Data for the task.

•••••

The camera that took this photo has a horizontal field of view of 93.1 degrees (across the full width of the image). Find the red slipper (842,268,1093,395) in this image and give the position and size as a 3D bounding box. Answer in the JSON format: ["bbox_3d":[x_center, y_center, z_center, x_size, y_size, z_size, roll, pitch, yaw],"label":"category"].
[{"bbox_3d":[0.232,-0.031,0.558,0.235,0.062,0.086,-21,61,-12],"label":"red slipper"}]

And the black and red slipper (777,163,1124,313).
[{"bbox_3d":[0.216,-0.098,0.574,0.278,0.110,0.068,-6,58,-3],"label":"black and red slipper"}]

•••••

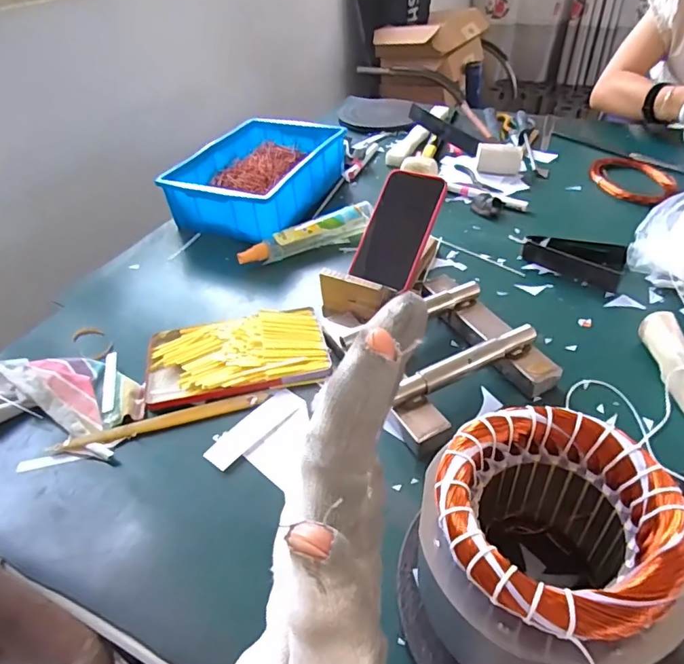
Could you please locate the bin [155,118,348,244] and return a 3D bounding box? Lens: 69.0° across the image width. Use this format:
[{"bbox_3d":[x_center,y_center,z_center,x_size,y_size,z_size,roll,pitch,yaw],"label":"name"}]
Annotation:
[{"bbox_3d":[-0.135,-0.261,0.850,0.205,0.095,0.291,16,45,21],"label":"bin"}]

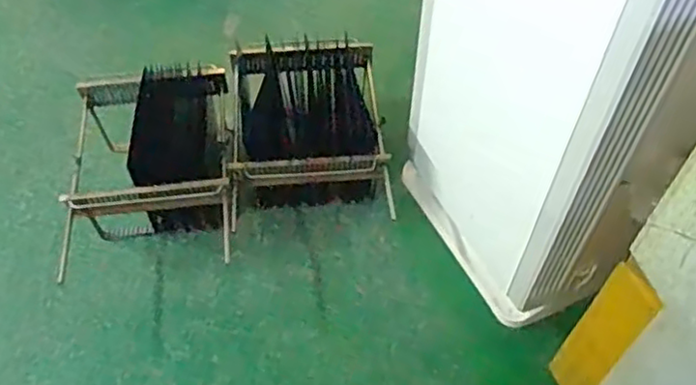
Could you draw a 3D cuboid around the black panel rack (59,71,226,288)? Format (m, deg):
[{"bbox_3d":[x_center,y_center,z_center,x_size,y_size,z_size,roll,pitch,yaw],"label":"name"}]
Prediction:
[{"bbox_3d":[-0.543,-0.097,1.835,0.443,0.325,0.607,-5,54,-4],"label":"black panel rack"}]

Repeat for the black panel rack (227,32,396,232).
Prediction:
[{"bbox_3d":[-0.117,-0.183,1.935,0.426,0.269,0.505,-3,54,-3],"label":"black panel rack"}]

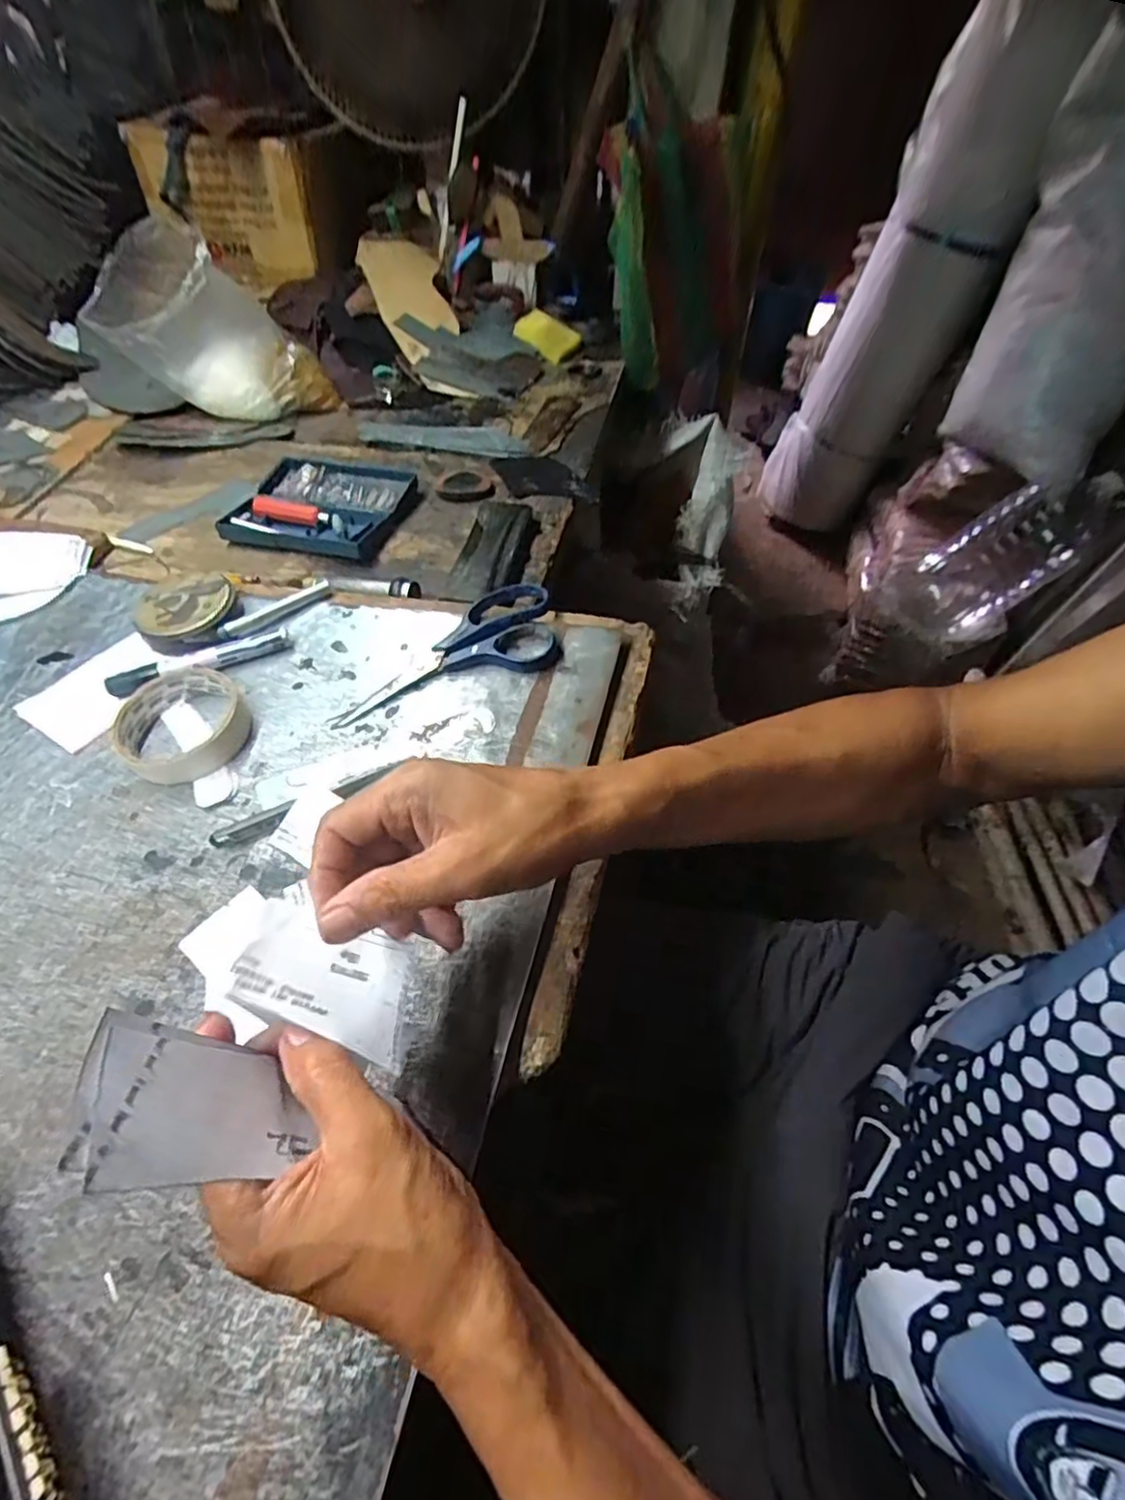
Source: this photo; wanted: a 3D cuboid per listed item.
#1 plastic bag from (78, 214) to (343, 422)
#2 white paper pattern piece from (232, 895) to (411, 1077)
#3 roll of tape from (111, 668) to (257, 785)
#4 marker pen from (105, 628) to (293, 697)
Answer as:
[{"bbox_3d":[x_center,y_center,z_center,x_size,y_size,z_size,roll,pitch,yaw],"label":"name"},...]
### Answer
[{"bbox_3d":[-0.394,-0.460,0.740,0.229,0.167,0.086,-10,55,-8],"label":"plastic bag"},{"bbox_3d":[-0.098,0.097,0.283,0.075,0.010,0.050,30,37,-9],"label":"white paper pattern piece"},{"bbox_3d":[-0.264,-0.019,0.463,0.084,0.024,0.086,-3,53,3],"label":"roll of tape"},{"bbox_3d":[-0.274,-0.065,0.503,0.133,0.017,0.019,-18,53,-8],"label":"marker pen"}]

•••••

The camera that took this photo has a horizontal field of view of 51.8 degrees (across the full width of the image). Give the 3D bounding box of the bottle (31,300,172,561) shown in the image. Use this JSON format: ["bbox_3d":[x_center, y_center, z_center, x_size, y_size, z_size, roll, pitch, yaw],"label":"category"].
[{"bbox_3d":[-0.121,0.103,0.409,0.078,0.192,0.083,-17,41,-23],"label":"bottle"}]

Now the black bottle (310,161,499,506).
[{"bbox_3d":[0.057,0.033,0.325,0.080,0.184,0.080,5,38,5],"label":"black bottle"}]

•••••

What you need to do. Show each line of the material that includes the string "cuboid" by copying it.

Solution to the exercise.
Could you draw a 3D cuboid around the black panel rack (59,71,226,288)? Format (m, deg):
Source: this photo; wanted: a 3D cuboid per listed item.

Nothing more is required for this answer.